My Journey to Sustainability
To be honest, I didn't start out with a clearly defined ethos. At the beginning the plan was to design and produce in Ireland, well made garments in fabrics of natural fibres (linen, cotton, silk and wool) for a discerning clientele. That still remains, but in the space between getting started and now, there was a shift, both in my own life and the wake up call of the Rana Plaza tragedy in Bangladesh in 2013, enforcing a review of priorities and an opportunity to take stock. Slowing down and doing more with less became a way of approaching living and an unexpectedly welcome return to simple values: and the awareness that being born in the Western World was a lucky accident that comes with responsibilities.
So what is sustainable clothing? Many of us are adopting a new approach to what we consume; we've seen this in the emergence of artisanal food in the slow food movement, as we've become uncomfortable with how big food producers operate. Reports of sweatshops, child labour and factory disasters mean that we're now questioning the provenance of our clothing, too, never mind the shear volume of clothing that we've been buying. The concept of sustainable clothing, as opposed to sustainable fashion which implies a passing trend, is complex and there isn't a single definition; it means different things to different people in different circumstances, but certainly, as well as being about fair trade, fair working conditions and fair wages, it's about behaviour, relationships and a way of thinking.

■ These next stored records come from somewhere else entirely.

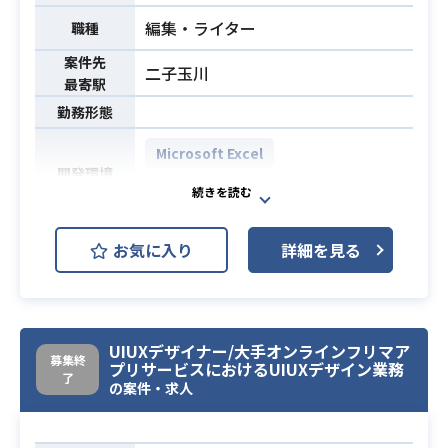
・広告クリエイティブの経験
編集・ライター
職種
・レイアウトの設計ができる方（ア
ニメーションだけの方は難しい）
案件先
二子玉川
・UXや空間的に設計したい方（必要
最寄駅
必須スキル
なところは動かし、不要なところは
勤務形態
心地よい挙動にするなどができる
Microsoft Excel
方）
開発環境
・コミュニケーションが多く取れる
Microsoft PowerPoint
方（ディレクターなど多人数とのや
り取りが直接できる方）
【案件概要】
お気に入り
詳細を見る
日本における第4の通信キャリアとし
て、2020年4月より、世界初・完全仮
想化新世代ネットワークを用いたMN
Oサービスの提供を開始いたしまし
UIUXデザイナー/大手オンラインフリマア
募集終
た。
プリサービスにおけるUIUXデザイン業務
了
また、次世代通信規格である5Gを用
の案件・求人
いた新たなサービスの提供を開始。
お客様にシンプルでわかりやすい料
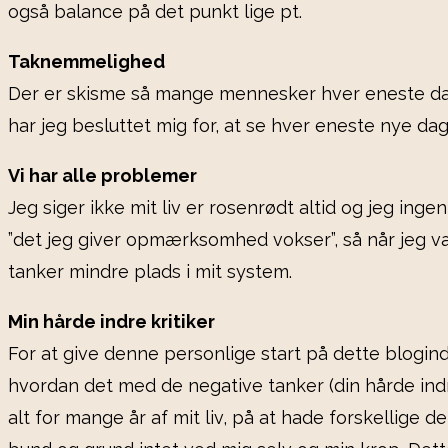
også balance på det punkt lige pt.
Taknemmelighed
Der er skisme så mange mennesker hver eneste da
har jeg besluttet mig for, at se hver eneste nye da
Vi har alle problemer
Jeg siger ikke mit liv er rosenrødt altid og jeg inge
”det jeg giver opmærksomhed vokser”, så når jeg væ
tanker mindre plads i mit system.
Min hårde indre kritiker
For at give denne personlige start på dette blogind
hvordan det med de negative tanker (din hårde indre 
alt for mange år af mit liv, på at hade forskellige de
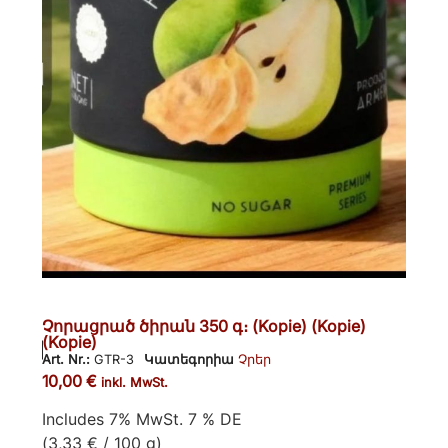
Չորացրած ծիրան 350 գ։ (Kopie) (Kopie)
(Kopie)
Art. Nr.:
GTR-3
Կատեգորիա
Չրեր
10,00
€
inkl. MwSt.
Includes 7% MwSt. 7 % DE
(
3,33
€
/ 100 g)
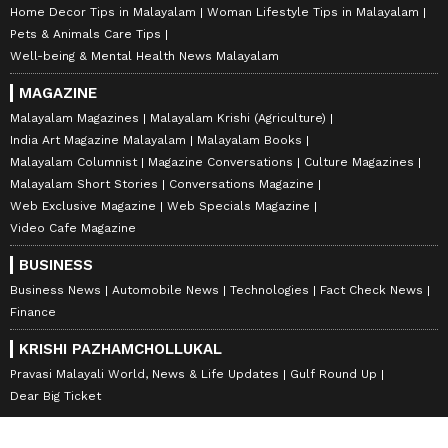
Home Decor Tips in Malayalam
Woman Lifestyle Tips in Malayalam
Pets & Animals Care Tips
Well-being & Mental Health News Malayalam
MAGAZINE
Malayalam Magazines
Malayalam Krishi (Agriculture)
India Art Magazine Malayalam
Malayalam Books
Malayalam Columnist
Magazine Conversations
Culture Magazines
Malayalam Short Stories
Conversations Magazine
Web Exclusive Magazine
Web Specials Magazine
Video Cafe Magazine
BUSINESS
Business News
Automobile News
Technologies
Fact Check News
Finance
KRISHI PAZHAMCHOLLUKAL
Pravasi Malayali World, News & Life Updates
Gulf Round Up
Dear Big Ticket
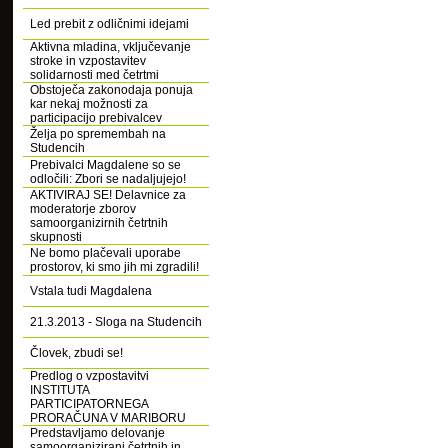
Led prebit z odličnimi idejami
Aktivna mladina, vključevanje
stroke in vzpostavitev
solidarnosti med četrtmi
Obstoječa zakonodaja ponuja
kar nekaj možnosti za
participacijo prebivalcev
Želja po spremembah na
Studencih
Prebivalci Magdalene so se
odločili: Zbori se nadaljujejo!
AKTIVIRAJ SE! Delavnice za
moderatorje zborov
samoorganizirnih četrtnih
skupnosti
Ne bomo plačevali uporabe
prostorov, ki smo jih mi zgradili!
Vstala tudi Magdalena
21.3.2013 - Sloga na Studencih
Človek, zbudi se!
Predlog o vzpostavitvi
INSTITUTA
PARTICIPATORNEGA
PRORAČUNA V MARIBORU
Predstavljamo delovanje
samoorganizirani četrtnih in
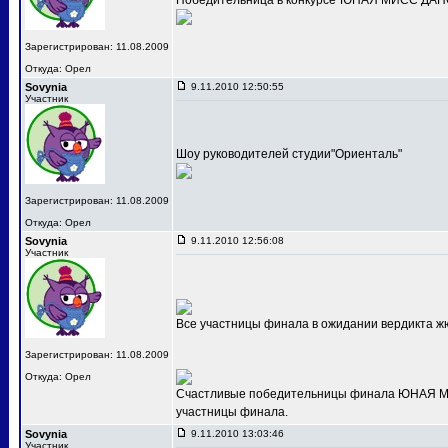
Победительница в конкурсе"ЮНАЯ МИСС ДАНС
Зарегистрирован: 11.08.2009
Откуда: Орел
Sovynia
9.11.2010 12:50:55
Участник
Шоу руководителей студии"Ориенталь"
Зарегистрирован: 11.08.2009
Откуда: Орел
Sovynia
9.11.2010 12:56:08
Участник
Все участницы финала в ожидании вердикта ж
Зарегистрирован: 11.08.2009
Откуда: Орел
Счастливые победительницы финала ЮНАЯ МИС
участницы финала.
Sovynia
9.11.2010 13:03:46
Участник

It is an ideal and a constantly evolving one, but if I attempt to sum up what sustainability means to me in a sentence it is: to cause zero or minimal impact on the environment whilst enabling people to live and work safely, healthily and without hardship and for this to be a symbiotic relationship that is able to perpetuate.
Studio workshop - somewhere in West Cork
West Cork, where we're based, is a hub of inventiveness with artists, craftspeople and artisans settled in a community of likeminded creatives. Being away from city life and close to nature brings with it a different kind of aesthetic and a pared back lifestyle, which inspires a quest for clothing to be versatile. The design and sewing studio in West Cork looks out towards the Fastnet Rock lighthouse, with the Atlantic Ocean just 100 metres away. The sea, sky, landscape and islands are constantly changing with the wind and sun, inspiring clothing for all seasons.